Drive director Nicolas Winding Refn is showing his new TV series Too Old to Die Young out of competition and Jim Jarmusch’s star-studded zombie flick The Dead Don’t Die will be making its eagerly awaited debut. Speaking of eagerly awaited, Tarantino’s new title Once Upon A Time In Hollywood remains absent from the official selection despite being rumoured as a front-runner at this year’s festival. The film’s editing process (which Tarantino is reportedly still in the middle of) has been complicated by the fact it was shot on 35mm, meaning it will likely premiere in July instead. Five-time Oscar-winning Mexican director Alejandro Gonzalez Inarritu will head the jury for films running for the Palme d’Or, while Lebanese director Nadine Labaki, whose Capernaum was Oscar-nominated for best foreign-language film this year, will lead the jury for Un Certain Regard.

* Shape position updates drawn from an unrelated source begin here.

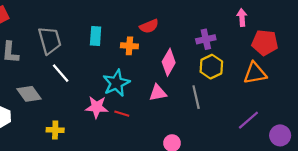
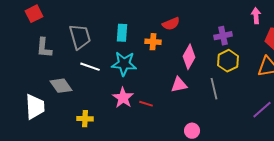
white line: (61, 73) -> (90, 67), turned -30
cyan star: (116, 83) -> (124, 64), moved, turned 30
pink star: (97, 107) -> (123, 98), turned 30

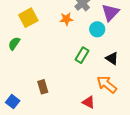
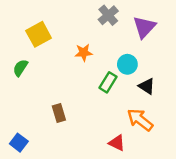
orange star: (66, 19) -> (84, 53), moved
cyan circle: (97, 29) -> (127, 64), moved
brown rectangle: (43, 87) -> (59, 113), moved

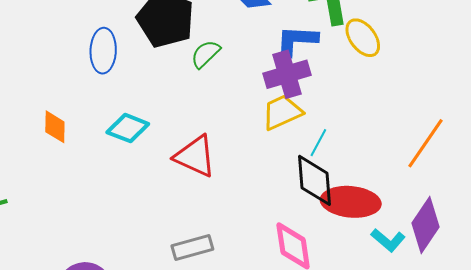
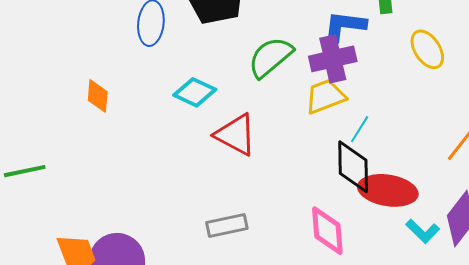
yellow ellipse: (363, 38) -> (427, 49), moved
green semicircle: (206, 54) -> (270, 57), moved, size x1.5
cyan diamond: (128, 128) -> (195, 92), moved

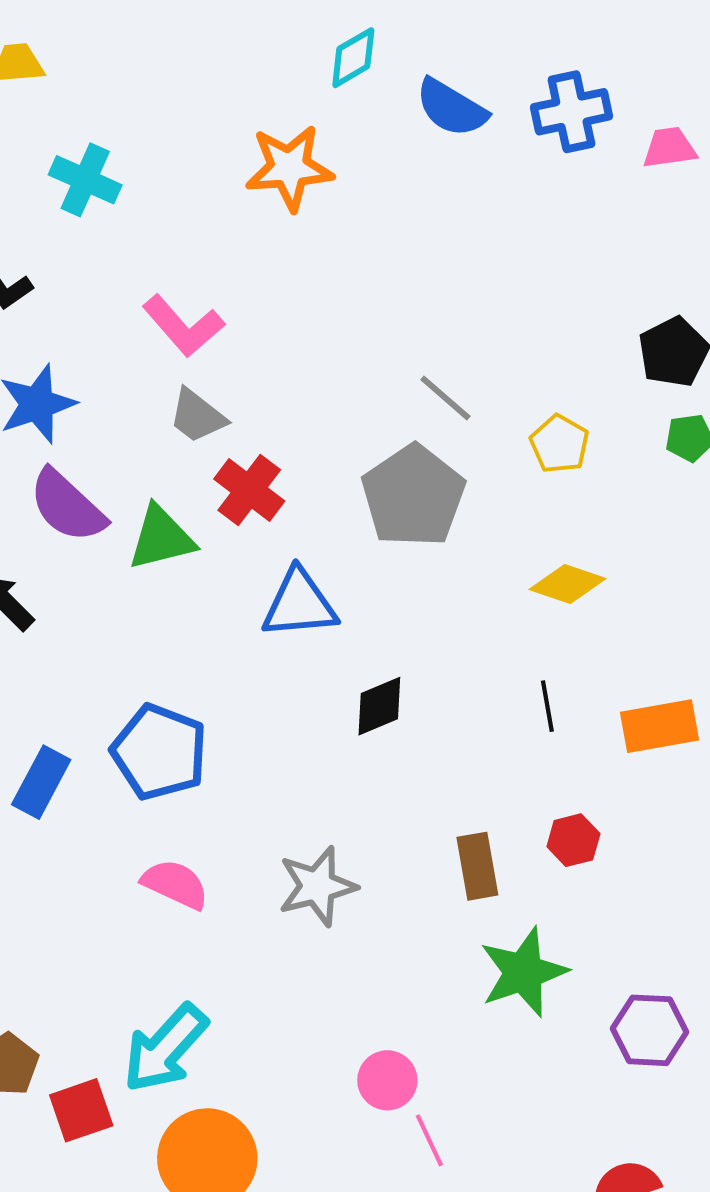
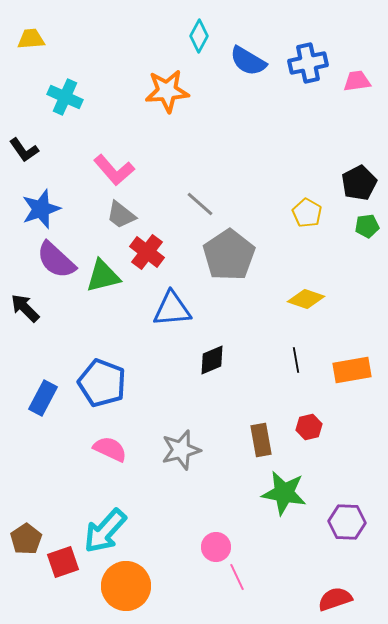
cyan diamond: (353, 58) -> (199, 36), turned -32
gray line: (445, 398) -> (200, 204), moved
yellow pentagon: (559, 444) -> (307, 213), moved
green star: (523, 972) -> (284, 493), turned 30

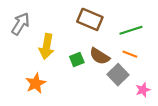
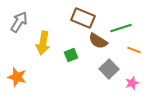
orange line: (130, 54) -> (134, 50), moved
brown semicircle: (100, 56) -> (98, 41), moved
orange star: (36, 83) -> (17, 77), moved, turned -30

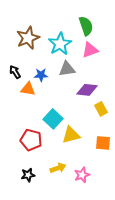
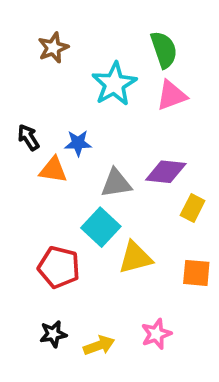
brown star: (28, 38) -> (53, 48), moved, size x0.7
gray triangle: (67, 69) -> (116, 183), moved
yellow rectangle: (101, 109) -> (193, 208), turned 56
yellow arrow: (58, 168) -> (99, 345), moved

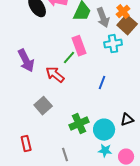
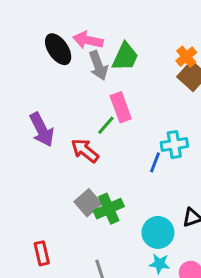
gray arrow: (103, 18) -> (98, 66), moved
cyan cross: (113, 44) -> (174, 145), moved
gray square: (43, 106) -> (88, 203), moved
green cross: (79, 124) -> (109, 209), moved

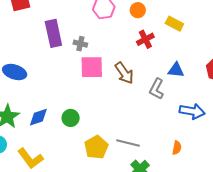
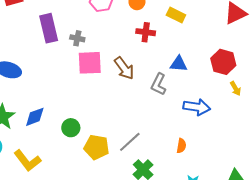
red cross: (145, 39) -> (146, 32), turned 36
green circle: (71, 118) -> (71, 128), moved
gray line: (128, 143) -> (130, 142), turned -55
yellow pentagon: (96, 147) -> (96, 147), turned -30

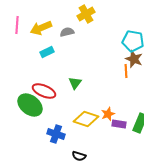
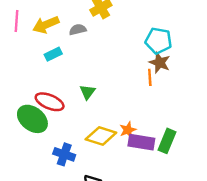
purple rectangle: (119, 124) -> (141, 142), size x1.5

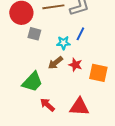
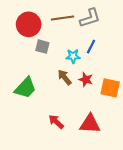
brown arrow: (55, 63) -> (65, 77), turned 91
green trapezoid: (32, 82) -> (25, 88), moved

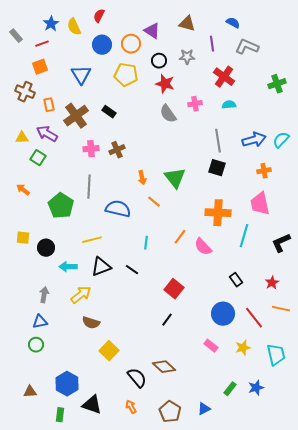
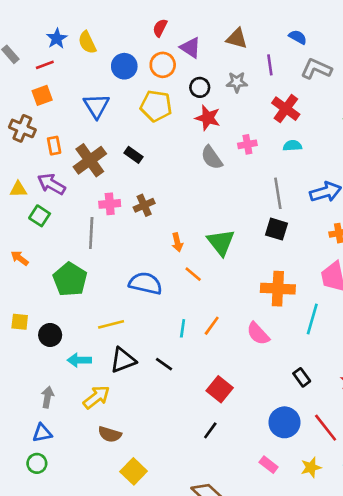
red semicircle: (99, 16) -> (160, 28), moved
gray line: (89, 187) -> (91, 233), moved
orange line: (180, 237) -> (212, 326), moved

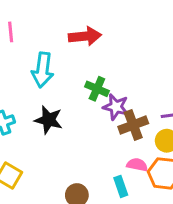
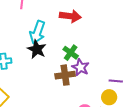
black star: (49, 120) -> (37, 49), moved
brown cross: (133, 125) -> (65, 75), moved

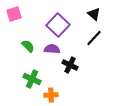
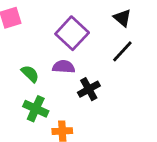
green semicircle: (28, 46) -> (30, 74), moved
black cross: (70, 65) -> (89, 89), turned 35

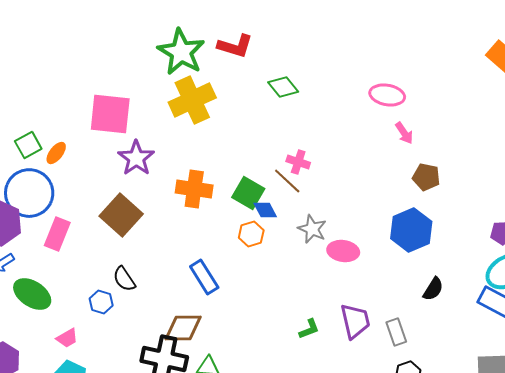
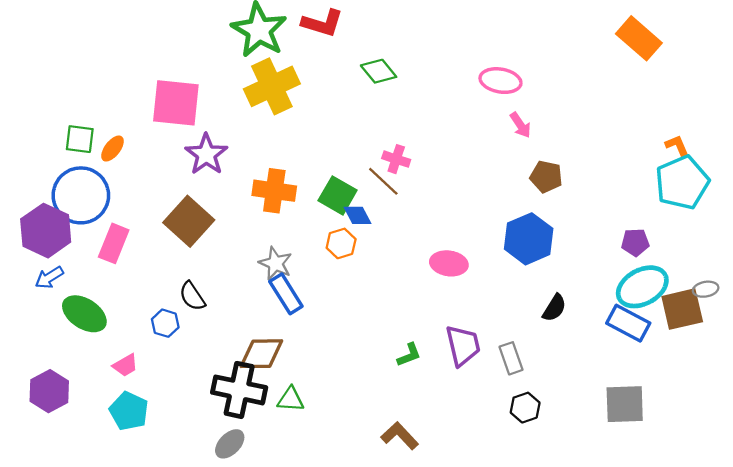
green square: (28, 145) -> (80, 139), turned 36
gray star: (312, 229) -> (275, 263), moved

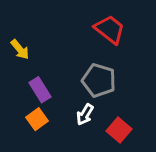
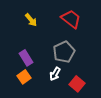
yellow arrow: (20, 50) -> (31, 20), moved
gray pentagon: (99, 80) -> (64, 52), turned 30

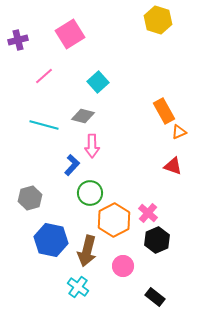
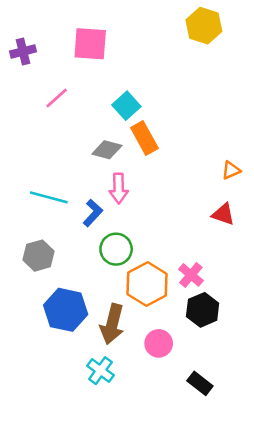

Still, ‘A Hidden Life’ (2019) dir. Terrence Malick

See the full line-up below.

Competition
Pain and Glory, Pedro Almodovar
The Traitor, Marco Bellocchio
Wild Goose Lake, Yinan Diao
Parasite, Bong Joon-ho
Young Ahmed, The Dardenne Brothers
Oh Mercy!, Arnaud Desplechin
Atlantique, Mati Diop
Matthias and Maxime, Xavier Dolan
Little Joe, Jessica Hausner
Sorry We Missed You, Ken Loach
Les Miserables, Ladj Ly
A Hidden Life (previously known as Radegund), Terrence Malik
Nighthawk, Kleber Mendonca Filho, Juliano Dornelles
The Whistlers, Corneliu Porumboiu
Frankie, Ira Sachs
The Dead Don’t Die, Jim Jarmusch
Portrait of a Lady on Fire, Celine Sciamma
It Must Be Heaven, Elia Suleiman
Sybil, Justine Triet

Out of Competition
Rocketman, Dexter Fletcher
The Best Years of Life, Claude Lelouch
Maradona, Asif Kapadia
La Belle Epoque, Nicolas Bedos
Too Old to Die Young, Nicolas Winding Refn (TV series screening 2 episodes)

Special Screenings
Share, Pippa Bianco
Family Romance LLC, Werner Herzog
Tommaso, Abel Ferrara
To Be Alive and Know It, Alain Cavalier
For Sama, Waad Al Kateab and Edward Watts

Midnight Screenings
The Gangster, The Cop, The Devil, Lee Won-Tae

Un Certain Regard

Invisible Life, Karim Aïnouz
Beanpole, Kantemir Balagov
The Swallows of Kabul, Zabou Breitman & Eléa Gobé Mévellec
A Brother’s Love, Monia Chokri
The Climb, Michael Covino
Joan of Arc, Bruno Dumont
A Sun That Never Sets, Olivier Laxe
Chambre 212, Christophe Honoré
Port Authority, Danielle Lessovitz
Papicha, Mounia Meddour
Adam, Maryam Touzani
Zhuo Ren Mi Mi, Midi Z
Liberte, Albert Serra
Bull,  Annie Silverstein
Summer of Changsha, Zu Feng
EVGE, Nariman Aliev

The Cannes film festival runs 14-25 May.